Regardless of these concerns, both Dr Morrow and Ms Stoimenoff asserted that the walk-in clinic is uniquely situated to support more traditional primary care providers. Along with providing a cheaper alternative for geographically displaced patients or those in need of after-hours care, Ms Stoimenoff discussed the walk-in clinics’ role in engaging patients outside of the medical home.
“There are still a substantial number of patients that are using the much more expensive ED as their primary care provider,” Ms Stoimenoff said. “There’s that opportunity to be that link [and] assign those patients who really do need a primary care doctor to a primary care practice.”

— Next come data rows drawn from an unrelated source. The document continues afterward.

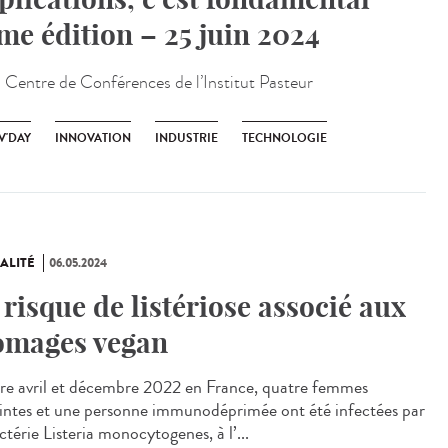
me édition – 25 juin 2024
:
Centre de Conférences de l’Institut Pasteur
V'DAY
INNOVATION
INDUSTRIE
TECHNOLOGIE
ALITÉ
06.05.2024
 risque de listériose associé aux
omages vegan
e avril et décembre 2022 en France, quatre femmes
intes et une personne immunodéprimée ont été infectées par
ctérie Listeria monocytogenes, à l’...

As a “satellite to the medical home,” clinics are already in a position to support patients receiving regular care for chronic illnesses by treating their episodic illnesses, Ms Stoimenoff said, thereby allowing primary care to “treat the 10% of patients costing 80% of the dollars.” However, she also argued that many urgent cares have the resources and expertise to provide services focused on long-term care.

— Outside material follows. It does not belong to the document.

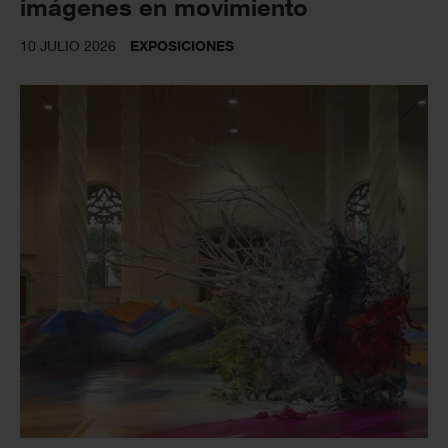
imágenes en movimiento
10 JULIO 2026
EXPOSICIONES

“The urgent care is kind of pigeon holed into episodic illness and injury… and that’s the only thing [insurance or managed care] is going to pay for when someone comes in,” Ms Stoimenoff said. “Let’s compensate them to help with some of our wellness programs and that kind of thing. I think there are opportunities, because we are open typically evenings and weekends, to create better accessibility for wellness programs that are oftentimes [left out] of what we are perceived as being able to deliver.”
Preventative and wellness services such as these are already being investigated in the retail space. During a presentation given at Patient-Centered Diabetes Care 2016 meeting, Eileen Myers, MPH, RDN, and Cathleen McKnight, DNP, both of The Little Clinic, discussed how dietitians stationed in their retail clinics could identify undiagnosed cases of diabetes, and link those patients to regular medical care while supplying diabetes-specific nutritional support.
But if more walk-in clinics are to expand their capacity to include satellite care for diabetes or other chronic conditions, Ms Stoimenoff said it will be crucial for payers to consider urgent cares and other clinics for the provision of select wellness and screening services, and to maintain open lines of bidirectional communication with interested centers.
“We can be such a good part of the solution in terms of managing patients, because access to same-day care really can be a beautiful thing,” she said. “There are innovations that could be used if we could just have more time to sit down at the table and speak with the managed care organizations. [These innovations] would help them, the patient, and the urgent care sector.”